**WHAT TO WORK ON**
In which lines of the data does the string "wrist" appear? Copy every one.

Human keypoint data:
# # # #

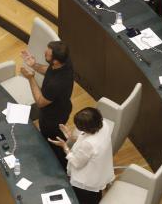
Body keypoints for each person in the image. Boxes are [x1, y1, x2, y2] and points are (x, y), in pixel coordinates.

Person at [20, 40, 74, 168]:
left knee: (51, 141)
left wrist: (31, 78)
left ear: (55, 60)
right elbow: (49, 70)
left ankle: (61, 165)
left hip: (52, 117)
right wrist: (34, 65)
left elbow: (39, 102)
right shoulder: (65, 62)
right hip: (63, 107)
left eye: (48, 54)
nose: (44, 53)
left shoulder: (55, 85)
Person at [48, 107, 114, 204]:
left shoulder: (89, 144)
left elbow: (76, 162)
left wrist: (64, 146)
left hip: (87, 181)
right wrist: (71, 136)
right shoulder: (104, 124)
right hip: (101, 170)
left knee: (85, 199)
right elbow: (86, 137)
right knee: (95, 196)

# # # #

**FINISHED EXERCISE**
left wrist: (31, 78)
right wrist: (34, 65)
left wrist: (64, 146)
right wrist: (71, 136)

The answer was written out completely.